Due to its peculiar characteristics, J20395358+4222505 was observed during the fine-tuning of the Megara multi-object spectrograph after its installation at the GTC, located at the Roque de los Muchachos Observatory (Garafía, La Palma). The result has been triply revealing for the researchers.
in final phase
First of all, the star has turned out to be a powerful blue supergiant. Since its luminosity approaches a million times that of the Sun, it is one of the most massive and luminous stars in the Milky Way. Second, it is in a rare phase of evolution, approaching the end of its life on the main sequence (where stars spend 90 percent of their lives) and about to undergo major changes that will transform it. The researchers believe that it will probably become a blue hypergiant, of which very few are known in the Milky Way.

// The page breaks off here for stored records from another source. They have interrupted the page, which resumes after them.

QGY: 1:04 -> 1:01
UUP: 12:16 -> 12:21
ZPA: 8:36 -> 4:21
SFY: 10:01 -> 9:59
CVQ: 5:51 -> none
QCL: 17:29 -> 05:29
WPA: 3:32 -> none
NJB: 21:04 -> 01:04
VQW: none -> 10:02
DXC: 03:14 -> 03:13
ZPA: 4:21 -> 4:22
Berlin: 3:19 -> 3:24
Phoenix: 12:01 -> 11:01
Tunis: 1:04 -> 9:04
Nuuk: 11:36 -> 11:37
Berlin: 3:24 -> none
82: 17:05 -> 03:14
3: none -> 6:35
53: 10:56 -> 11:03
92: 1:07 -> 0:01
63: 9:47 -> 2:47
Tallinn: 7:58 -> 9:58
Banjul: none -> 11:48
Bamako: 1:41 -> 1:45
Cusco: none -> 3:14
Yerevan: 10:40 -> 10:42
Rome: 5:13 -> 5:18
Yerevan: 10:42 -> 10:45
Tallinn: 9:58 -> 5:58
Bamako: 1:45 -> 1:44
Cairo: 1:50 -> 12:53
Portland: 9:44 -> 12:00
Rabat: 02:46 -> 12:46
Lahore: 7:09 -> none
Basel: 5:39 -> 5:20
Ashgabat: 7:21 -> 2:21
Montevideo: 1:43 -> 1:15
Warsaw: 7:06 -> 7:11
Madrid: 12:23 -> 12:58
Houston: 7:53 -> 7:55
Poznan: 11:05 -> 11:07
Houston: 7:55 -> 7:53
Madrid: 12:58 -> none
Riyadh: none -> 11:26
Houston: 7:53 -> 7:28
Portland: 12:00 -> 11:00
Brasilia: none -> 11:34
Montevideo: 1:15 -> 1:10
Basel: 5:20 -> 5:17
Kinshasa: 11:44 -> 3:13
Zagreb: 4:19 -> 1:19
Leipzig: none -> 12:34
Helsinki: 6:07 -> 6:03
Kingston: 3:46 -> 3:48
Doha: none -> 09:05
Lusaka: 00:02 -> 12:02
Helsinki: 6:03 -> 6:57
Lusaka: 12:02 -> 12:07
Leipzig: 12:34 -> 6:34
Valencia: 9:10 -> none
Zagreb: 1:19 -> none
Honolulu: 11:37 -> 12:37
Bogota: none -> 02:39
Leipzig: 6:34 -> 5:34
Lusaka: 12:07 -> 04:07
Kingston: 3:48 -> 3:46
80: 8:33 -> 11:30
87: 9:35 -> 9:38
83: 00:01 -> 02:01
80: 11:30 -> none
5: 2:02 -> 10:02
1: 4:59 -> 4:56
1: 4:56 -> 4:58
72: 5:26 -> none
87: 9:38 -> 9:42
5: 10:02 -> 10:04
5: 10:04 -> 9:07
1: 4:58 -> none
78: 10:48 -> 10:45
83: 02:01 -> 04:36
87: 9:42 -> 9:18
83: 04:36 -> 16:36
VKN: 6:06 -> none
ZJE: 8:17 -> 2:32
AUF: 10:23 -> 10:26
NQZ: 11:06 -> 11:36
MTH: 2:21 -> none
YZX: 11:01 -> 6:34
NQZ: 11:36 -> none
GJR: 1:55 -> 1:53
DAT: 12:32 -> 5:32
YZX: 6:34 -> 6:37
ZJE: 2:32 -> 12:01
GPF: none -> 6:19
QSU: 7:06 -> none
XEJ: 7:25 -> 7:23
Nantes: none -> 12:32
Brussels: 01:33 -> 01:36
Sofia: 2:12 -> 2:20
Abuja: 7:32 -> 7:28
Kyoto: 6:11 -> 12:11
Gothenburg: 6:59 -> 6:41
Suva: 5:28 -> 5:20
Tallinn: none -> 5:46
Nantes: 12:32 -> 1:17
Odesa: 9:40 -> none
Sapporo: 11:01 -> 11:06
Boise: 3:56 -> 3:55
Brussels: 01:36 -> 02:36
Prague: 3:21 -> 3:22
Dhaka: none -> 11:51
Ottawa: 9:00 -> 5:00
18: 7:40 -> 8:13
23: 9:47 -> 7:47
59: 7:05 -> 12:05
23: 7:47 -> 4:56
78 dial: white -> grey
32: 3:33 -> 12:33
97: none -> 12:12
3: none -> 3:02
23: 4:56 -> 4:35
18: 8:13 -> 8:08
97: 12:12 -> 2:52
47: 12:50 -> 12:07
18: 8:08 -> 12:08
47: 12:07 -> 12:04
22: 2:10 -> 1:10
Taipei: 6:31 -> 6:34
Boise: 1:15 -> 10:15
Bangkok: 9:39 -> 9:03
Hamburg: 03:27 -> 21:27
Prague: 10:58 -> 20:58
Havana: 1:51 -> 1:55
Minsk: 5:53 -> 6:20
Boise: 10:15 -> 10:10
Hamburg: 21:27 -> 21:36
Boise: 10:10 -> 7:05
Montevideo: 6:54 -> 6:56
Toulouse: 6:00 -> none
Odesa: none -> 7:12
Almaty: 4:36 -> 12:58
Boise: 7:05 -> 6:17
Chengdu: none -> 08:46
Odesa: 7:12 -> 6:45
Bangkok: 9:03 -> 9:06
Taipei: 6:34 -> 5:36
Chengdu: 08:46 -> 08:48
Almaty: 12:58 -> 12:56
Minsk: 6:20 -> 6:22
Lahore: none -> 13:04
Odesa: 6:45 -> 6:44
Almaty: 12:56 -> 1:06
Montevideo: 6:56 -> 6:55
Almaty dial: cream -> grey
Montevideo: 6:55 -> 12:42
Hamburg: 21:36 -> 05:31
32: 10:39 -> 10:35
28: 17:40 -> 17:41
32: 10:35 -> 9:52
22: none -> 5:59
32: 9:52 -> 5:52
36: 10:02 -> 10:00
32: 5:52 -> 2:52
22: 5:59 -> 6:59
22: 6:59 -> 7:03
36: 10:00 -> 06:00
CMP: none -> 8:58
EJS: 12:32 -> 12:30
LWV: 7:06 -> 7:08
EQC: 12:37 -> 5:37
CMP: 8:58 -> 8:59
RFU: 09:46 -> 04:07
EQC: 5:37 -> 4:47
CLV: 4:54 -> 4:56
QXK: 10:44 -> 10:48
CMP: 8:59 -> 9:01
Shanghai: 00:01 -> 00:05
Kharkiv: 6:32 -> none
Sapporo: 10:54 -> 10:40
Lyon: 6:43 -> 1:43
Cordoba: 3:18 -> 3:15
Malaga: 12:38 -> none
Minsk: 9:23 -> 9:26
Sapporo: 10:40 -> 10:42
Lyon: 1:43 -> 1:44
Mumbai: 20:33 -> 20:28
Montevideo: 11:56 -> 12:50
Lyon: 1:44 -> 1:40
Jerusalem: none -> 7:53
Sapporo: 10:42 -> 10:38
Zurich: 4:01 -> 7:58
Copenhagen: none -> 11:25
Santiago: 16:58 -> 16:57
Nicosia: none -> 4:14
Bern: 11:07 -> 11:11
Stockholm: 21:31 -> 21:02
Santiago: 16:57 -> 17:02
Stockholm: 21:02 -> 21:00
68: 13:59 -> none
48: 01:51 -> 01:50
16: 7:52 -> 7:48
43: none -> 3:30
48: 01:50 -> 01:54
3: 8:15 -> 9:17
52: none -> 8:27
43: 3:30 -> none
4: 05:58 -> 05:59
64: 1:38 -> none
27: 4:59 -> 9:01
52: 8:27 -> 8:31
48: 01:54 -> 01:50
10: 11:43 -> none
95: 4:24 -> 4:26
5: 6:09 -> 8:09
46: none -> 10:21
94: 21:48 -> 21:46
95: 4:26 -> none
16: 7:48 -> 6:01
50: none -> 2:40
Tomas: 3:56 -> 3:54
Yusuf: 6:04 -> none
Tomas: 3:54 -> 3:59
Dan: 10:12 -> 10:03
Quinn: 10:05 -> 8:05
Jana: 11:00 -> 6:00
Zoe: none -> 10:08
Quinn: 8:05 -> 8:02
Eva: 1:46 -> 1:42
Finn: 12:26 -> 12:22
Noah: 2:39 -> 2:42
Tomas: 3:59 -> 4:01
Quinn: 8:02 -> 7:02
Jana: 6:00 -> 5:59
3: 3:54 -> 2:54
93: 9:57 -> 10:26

The third surprise, the most unexpected, is that it seems to vary its speed extraordinarily. Two observations made on consecutive days show a speed change of up to 60 kilometers per second. That it is so high in a star of such great mass implies an enormous gravitational influence that forces it to move so quickly. The researchers consider two possible explanations: a comparable star or a compact object (neutron star or black hole) as partners in a binary system. However, the observations show no sign of a companion star, further narrowing down the options. If it were a compact object, the parent star should have been one of the most massive in our galaxy.
“At the moment, we have already discovered that it is a blue colossus hidden behind a wall of interstellar gas and dust, astronomically, in the garden of our house,” explains Artemio Herrero, professor at the University of La Laguna ( ULL) and researcher at the Institute of Astrophysics of the Canary Islands (IAC) who directed the study.
“New observations are necessary to unravel the true nature of J20395358+4222505, whose history, both in the past and in the future, will place it as one of the most peculiar objects in the galaxy”, adds Sara Rodríguez Berlanas, a researcher at the University Alicante, who was a doctoral student at the IAC/ULL, and co-author of the article. The new observations should confirm the velocity changes and allow a possible orbit to be determined.